The National Shipbuilding Strategy, published in September, provided a model for the future. Warships guaranteed to be designed and built in Britain, but exploiting the full capabilities of all of our shipyards to ensure that the Royal Navy gets the best kit at the best price. This model points a way to the future. For instance, a Combat Air Sector Strategy that set out the RAF’s ambitions for its next generation of fast jets and how the skills and infrastructure vital to national security will be sustained, must now be considered. Typhoon for instance, supports 40,000 jobs in the UK, not just at BAE Systems and Rolls-Royce, but throughout a long supply chain that touches every region of the country.

 

Of course, setting out a policy is the easy part. The task for MOD now is to put the policy into practice, which in the current climate might be easier said than done. The promises made to our Armed Forces in the SDSR have been called into question as MOD finds itself under new pressure to close the funding gap, rumoured to run into tens of billions of pounds, that has opened between aspiration and implementation. The MOD must not use this as an excuse to take chances with our national security in the long-term. Equally, the Treasury must recognise that National Security cannot be achieved on the cheap. A poor outcome to the National Security Capability Review (NSCR), currently underway in the Cabinet Office and expected to be published earlier next year, cannot be allowed to undermine today’s policy refresh before it has a chance to be implemented.
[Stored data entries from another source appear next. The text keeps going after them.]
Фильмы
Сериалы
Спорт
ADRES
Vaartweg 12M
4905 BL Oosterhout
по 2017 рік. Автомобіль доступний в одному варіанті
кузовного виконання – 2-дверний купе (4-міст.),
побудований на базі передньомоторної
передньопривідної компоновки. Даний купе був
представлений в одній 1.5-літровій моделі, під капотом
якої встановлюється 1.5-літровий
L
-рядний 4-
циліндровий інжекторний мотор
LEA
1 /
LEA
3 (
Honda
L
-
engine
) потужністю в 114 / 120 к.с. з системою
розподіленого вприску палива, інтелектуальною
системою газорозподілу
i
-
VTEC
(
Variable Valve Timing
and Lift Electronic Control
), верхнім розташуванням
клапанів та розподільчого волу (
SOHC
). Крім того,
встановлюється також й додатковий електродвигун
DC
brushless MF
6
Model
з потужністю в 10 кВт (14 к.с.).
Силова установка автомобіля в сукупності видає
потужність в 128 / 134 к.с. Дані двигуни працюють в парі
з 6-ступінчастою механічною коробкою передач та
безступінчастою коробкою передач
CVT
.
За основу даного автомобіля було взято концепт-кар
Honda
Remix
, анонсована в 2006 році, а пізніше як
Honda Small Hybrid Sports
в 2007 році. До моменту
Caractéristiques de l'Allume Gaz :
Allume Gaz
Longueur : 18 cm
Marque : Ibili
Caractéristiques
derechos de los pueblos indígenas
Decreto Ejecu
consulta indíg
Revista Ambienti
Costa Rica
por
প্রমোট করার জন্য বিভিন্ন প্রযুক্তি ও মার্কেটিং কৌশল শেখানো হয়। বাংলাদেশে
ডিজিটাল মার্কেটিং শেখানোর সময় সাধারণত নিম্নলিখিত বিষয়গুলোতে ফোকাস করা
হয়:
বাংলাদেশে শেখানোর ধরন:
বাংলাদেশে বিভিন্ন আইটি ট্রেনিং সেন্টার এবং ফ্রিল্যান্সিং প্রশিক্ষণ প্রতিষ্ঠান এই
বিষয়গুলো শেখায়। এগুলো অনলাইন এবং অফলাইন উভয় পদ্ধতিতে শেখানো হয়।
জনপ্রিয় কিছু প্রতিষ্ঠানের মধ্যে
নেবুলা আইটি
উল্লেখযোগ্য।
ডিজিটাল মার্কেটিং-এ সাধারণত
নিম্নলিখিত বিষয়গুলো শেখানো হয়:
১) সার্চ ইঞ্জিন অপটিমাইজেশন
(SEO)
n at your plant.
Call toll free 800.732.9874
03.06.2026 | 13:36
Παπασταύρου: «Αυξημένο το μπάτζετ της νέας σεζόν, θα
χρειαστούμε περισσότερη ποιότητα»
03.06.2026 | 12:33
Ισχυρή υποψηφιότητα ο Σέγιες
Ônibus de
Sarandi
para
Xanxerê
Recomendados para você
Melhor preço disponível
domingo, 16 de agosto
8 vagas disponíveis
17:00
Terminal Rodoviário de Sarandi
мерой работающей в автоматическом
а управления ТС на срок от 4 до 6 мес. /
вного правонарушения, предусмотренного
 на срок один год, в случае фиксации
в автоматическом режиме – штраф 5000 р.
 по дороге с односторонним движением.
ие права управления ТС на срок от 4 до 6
Short-term decisions about how MOD invests in its equipment and capabilities do not promote our prosperity. They create an illusion of value that take risks with our ability to ensure that our Armed Forces are properly equipped not only for today, but in the years and decades to come. A fully-funded defence procurement plan must therefore emerge from the NSCR that suppliers can be confident will be delivered, encouraging long-term and sustained industry investment in skills and infrastructure here in the UK.